January 1st, 2008 at 4:48 pm
This discussion fascinates me. I’m an evangelical seriously considering conversion to Orthodoxy; I stumbled across this blog in my research, and I just happened to be reading Walking on Water right now as well.
My thoughts:
It seems to me that, as Basil pointed out, most of the discrepancies in opinion over L’Engle’s use of icons can probably be boiled down to differences in terminology. L’Engle, I think, uses “icon” for a work of art that draws one toward God or into worshipfulness, whereas, from what I can tell, Orthodox readers use “icon” much more specifically.

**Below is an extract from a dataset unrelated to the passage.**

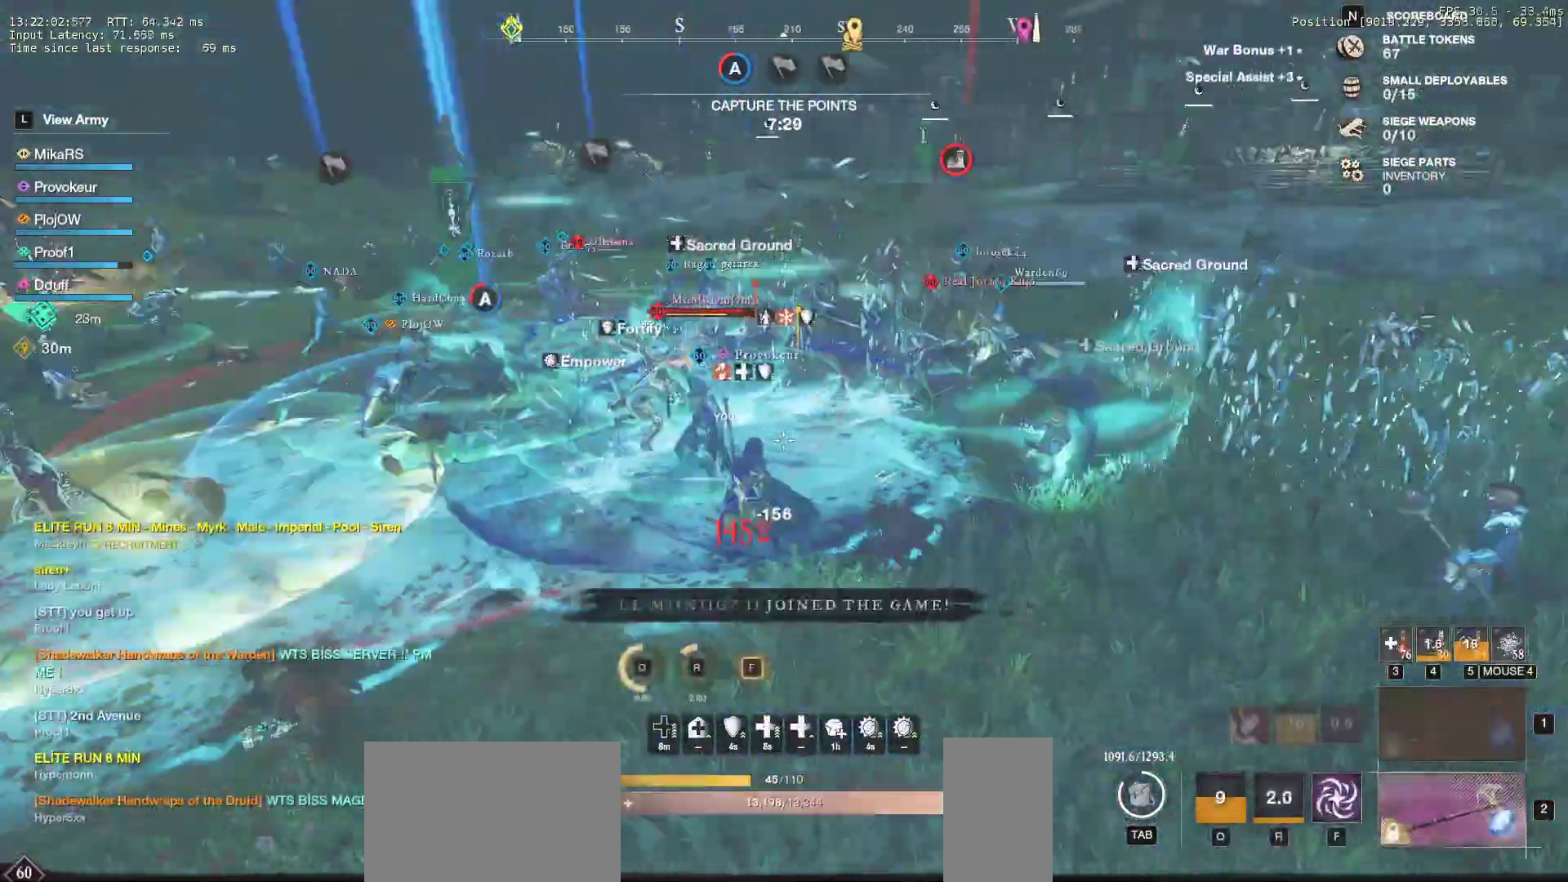
{"keys": ["w"], "mouse": [], "events": [[50, "f", "up"], [100, "a", "up"], [100, "f", "down"], [133, "mouse_wheel", "down"], [200, "f", "up"], [200, "mouse_wheel", "up"], [233, "f", "down"], [367, "f", "up"]]}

What has really caught my attention, though, is Vara’s point of view. I’ve been exploring these ideas alot lately in my own readings. I guess my question would be (should Vara stop by again so long after the post) whether it is possible to portray something banal beautifully. Surely a depiction of evil or of pain could be done “truly;” that is, as an accurate reflection of reality?
Finally, I’d like to add that as someone who has attended regular services of both Evangelical (growing up) and Anglican (more recently) congregations, I don’t understand your (Vara, again 🙂 ) opinion of Evangelicals and Anglicans. It certainly doesn’t seem empty to me. As for orthodox art being technically more refined as well as more “inspired” than Western religious art, I think there are plenty of counter-examples throughout the history of western art, although I’ll grant that the state of art in Western Christianity at the moment is rather sorrowful.
Sorry if I seem to come on too strongly; my desire to understand is genuine.